The poll by the Barcelona City Hall on Friday showed that tourism was the third biggest problem named by survey respondents.
To the question of what was Barcelona’s most serious problem, 5.3 percent of respondents said tourism, on par with politics (5.5 percent) and above poverty (5.1 percent).
The biggest problem for Barcelonians was overwhelmingly unemployment and working conditions at 31.9 percent while traffic came in second at 5.5 percent of responses.
This year the city banned large tourist groups from accessing the iconic La Boqueria market to address complaints of overcrowding and the new left-wing mayor Ada Colau recently suspended the issuance of new licenses for tourist accommodation for a year.
Survey respondents seemed to approve of Colau and her actions, with 52 percent saying they had a positive view of the city administration and Colau herself receiving the best rating of other local politicians.

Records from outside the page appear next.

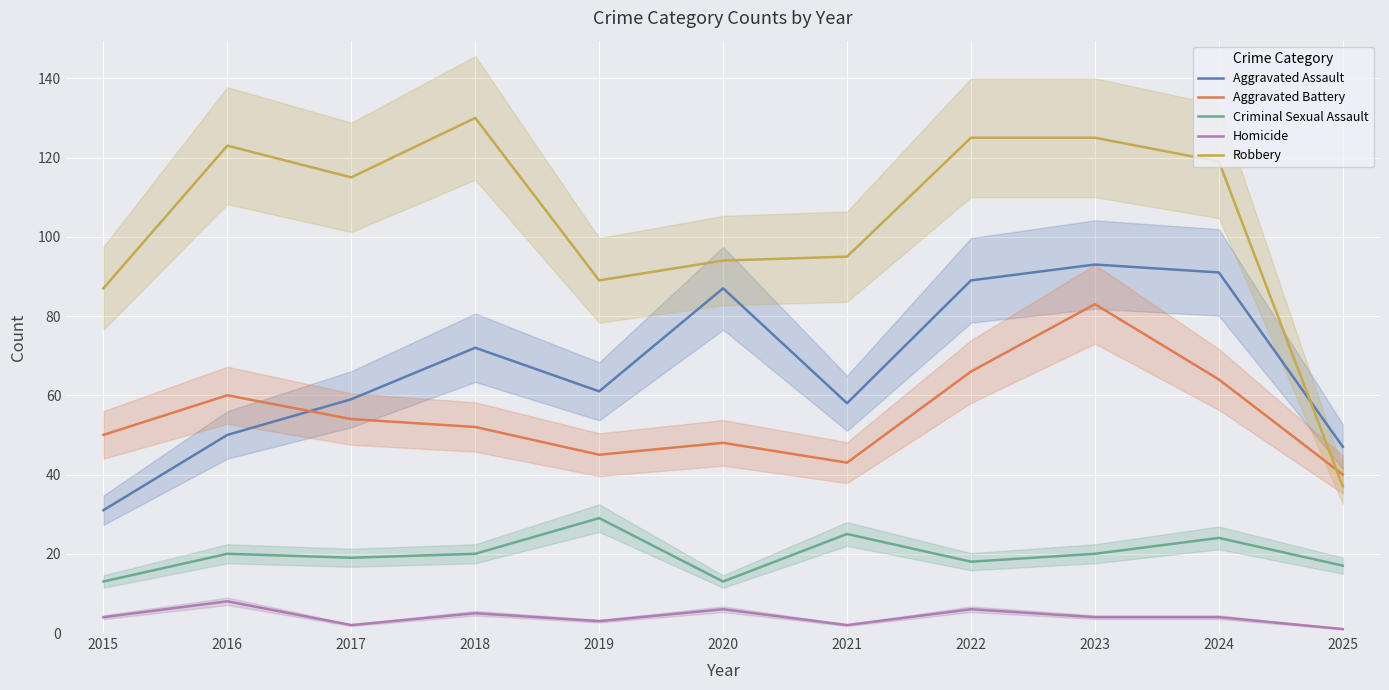

What is the difference between the highest and lowest values at 2021?

93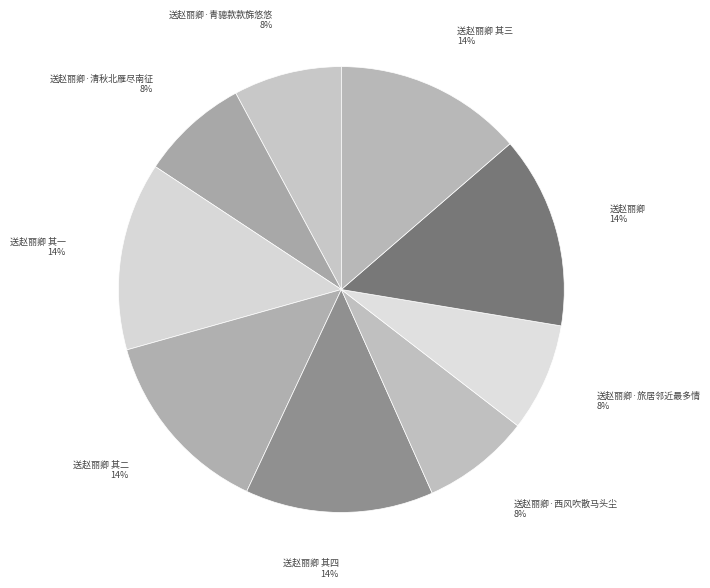

To the nearest percent, what is the difference between the largest and smallest slice percentages?

6%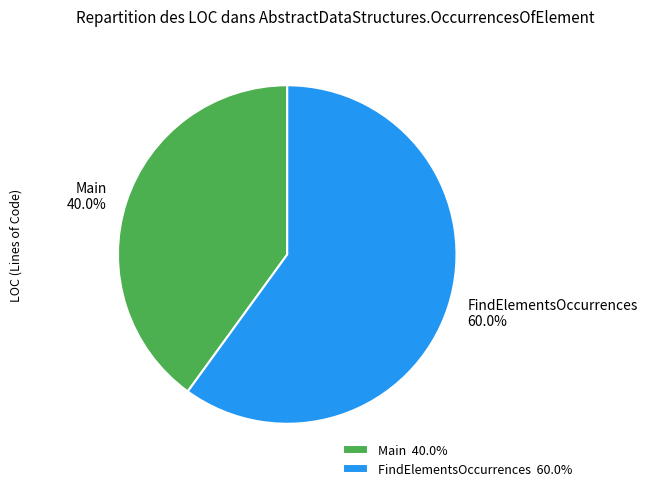

Combined, what portion of the pie is Main and FindElementsOccurrences?

100.0%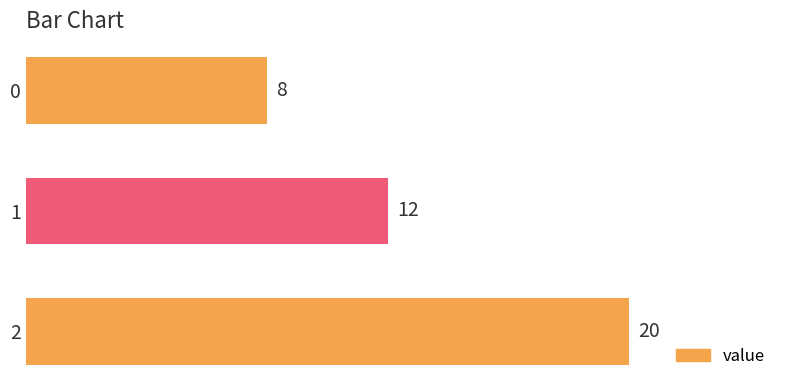

How many values are below 12?

1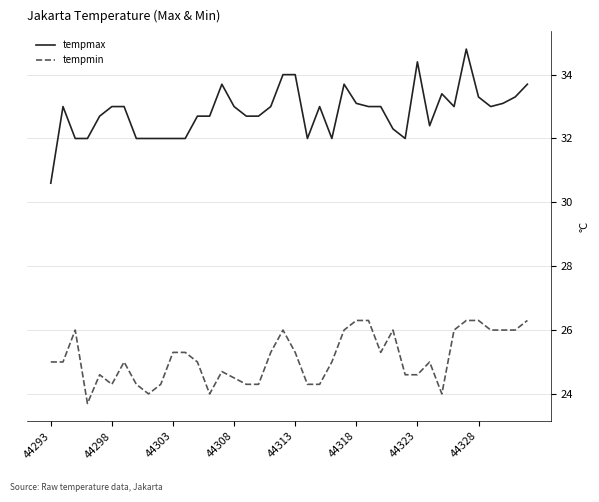

What is the highest value of the tempmax series?

34.8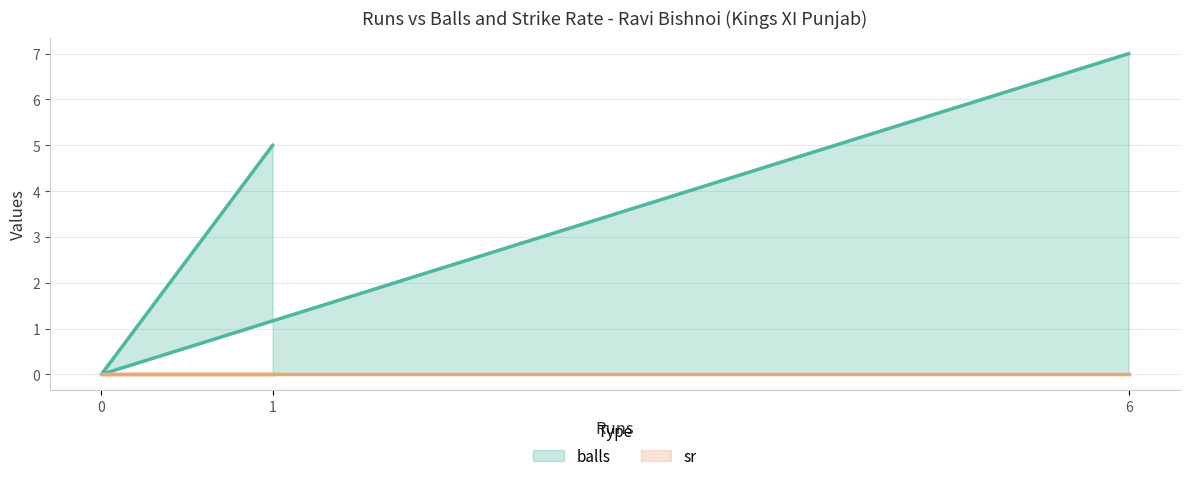

Reading left to right, what are all the values shown in this chart?

balls: 5	0	7
sr: 0	0	0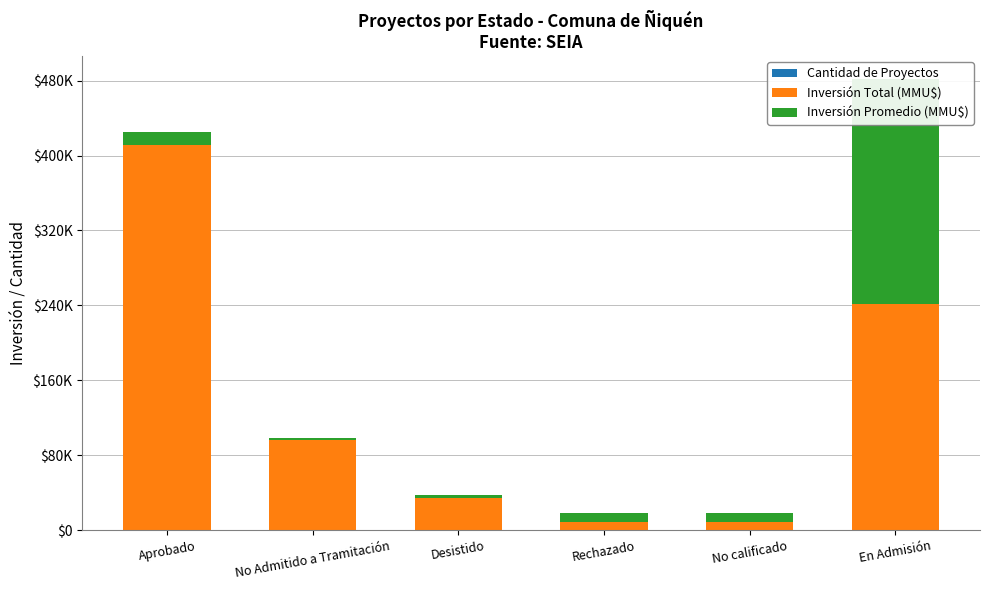

Reading left to right, transcribe all the data shown in this chart.

Cantidad de Proyectos: Aprobado=30	No Admitido a Tramitación=52	Desistido=10	Rechazado=5	No calificado=4	En Admisión=1
Inversión Total (MMU$): Aprobado=411491	No Admitido a Tramitación=96453	Desistido=34403	Rechazado=9000	No calificado=9000	En Admisión=241000
Inversión Promedio (MMU$): Aprobado=13716	No Admitido a Tramitación=1855	Desistido=3440	Rechazado=9000	No calificado=9000	En Admisión=241000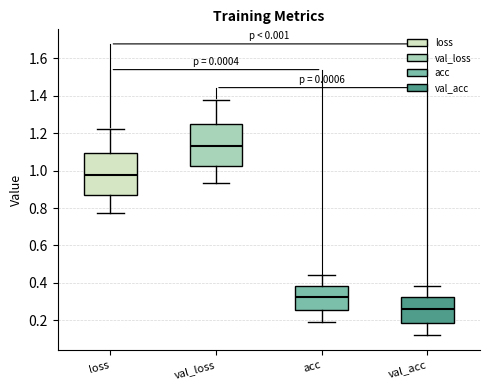

Reading left to right, read every box against the y-axis: the position of its median line, the range the box covers, and the ends of its whiskers. The values are not printed on the chart, so give them approximately, as read against the axis.

loss: median 0.98, box 0.86 to 1.10, whiskers 0.78 to 1.22
val_loss: median 1.14, box 1.02 to 1.24, whiskers 0.94 to 1.38
acc: median 0.32, box 0.26 to 0.38, whiskers 0.20 to 0.44
val_acc: median 0.26, box 0.18 to 0.32, whiskers 0.12 to 0.38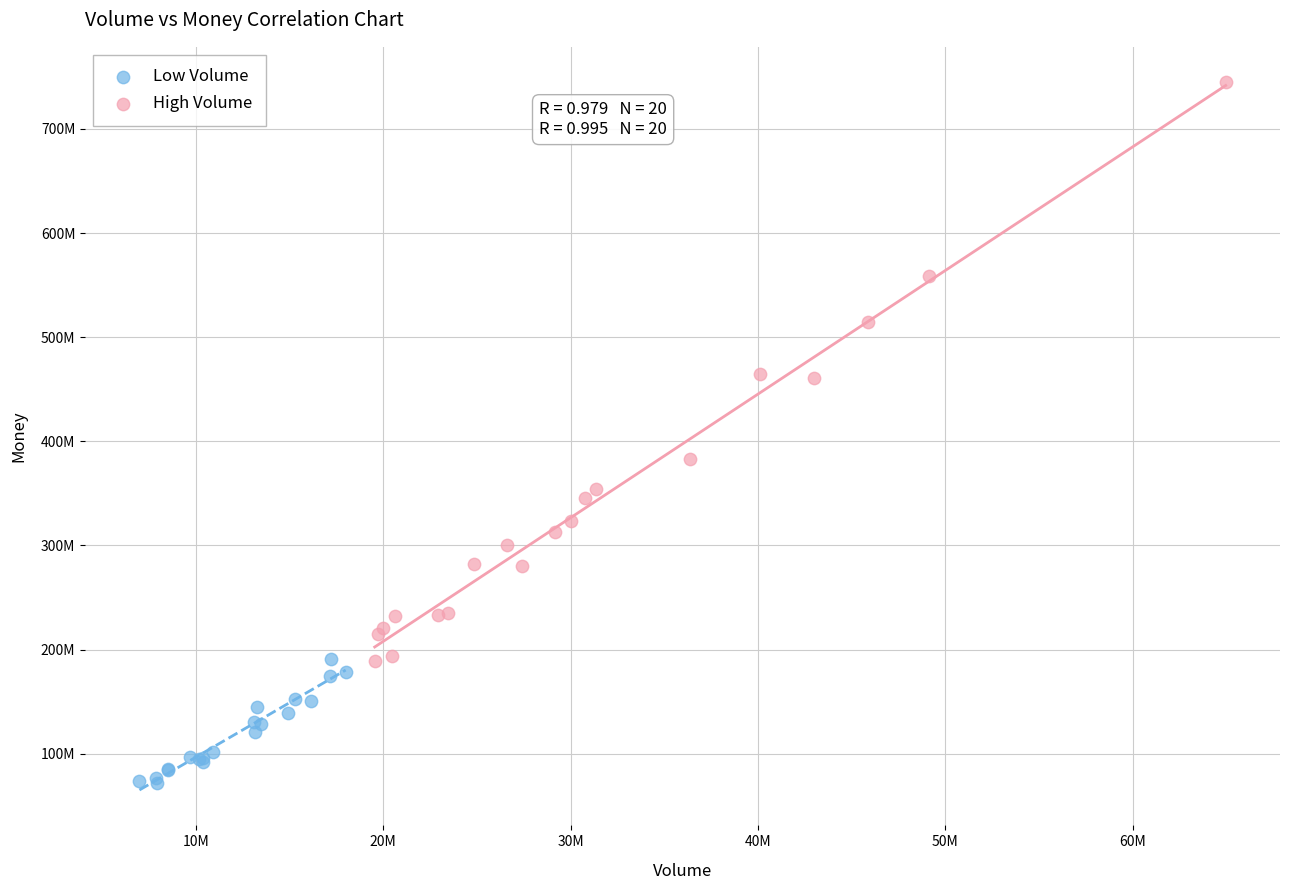

Which series contains the lowest Y value?

Low Volume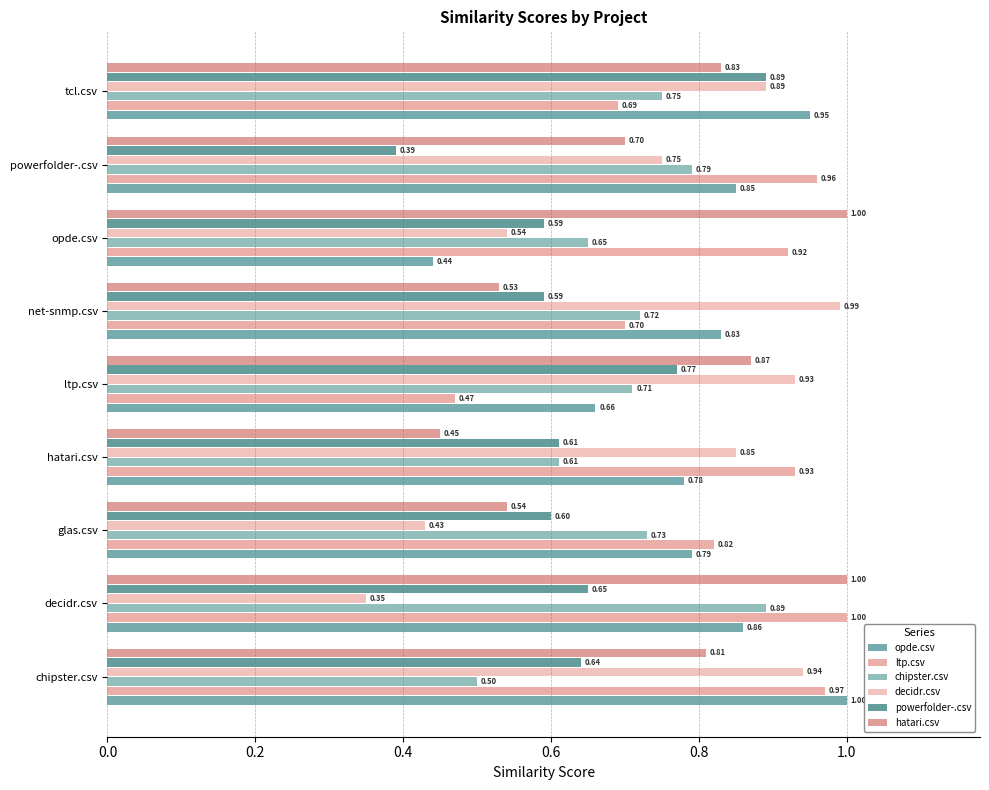

Which series has the largest total across all categories?

ltp.csv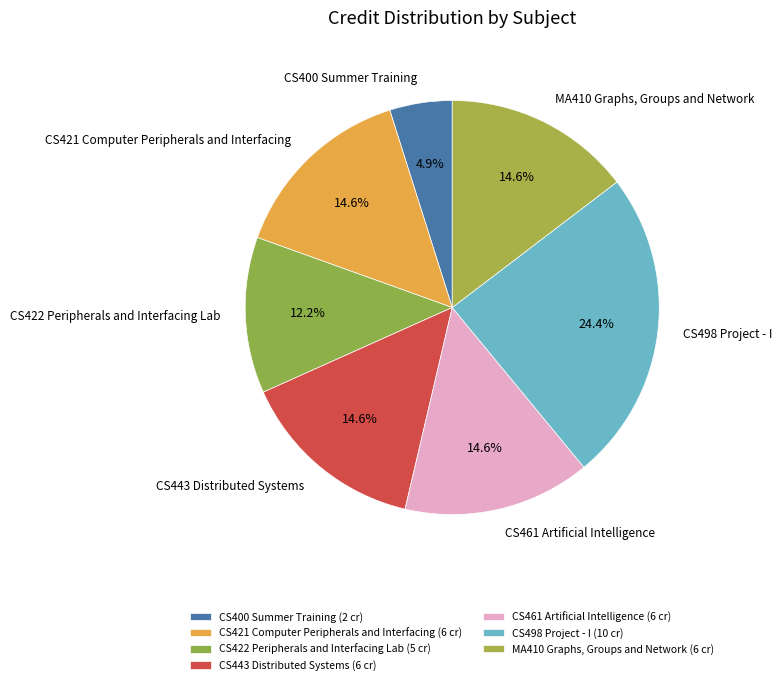

Does CS461 Artificial Intelligence account for over 50% of the chart?

No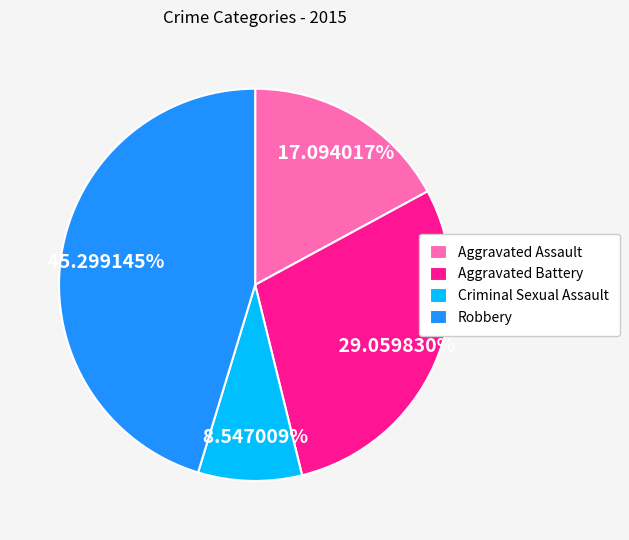

To the nearest percent, what is the difference between the largest and smallest slice percentages?

37%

Economic force or forceful headache?
Although Barcelonians may see tourists as an increasing headache, holidaymakers are a major part of the city’s livelihood.
Tourism makes up 14 percent of Barcelona’s economy and creates around 120,000 jobs.
A recent report also showed that sightseers seem to be keeping the city’s cultural hubs alive, according to newspaper La Vanguardia.
Three-quarters of all Barcelona museum-goers last year were foreign visitors while only 10 percent come from the city itself.
For the famous Picasso Museum, the differences are even more drastic with more than 93 percent of its visitors coming from abroad.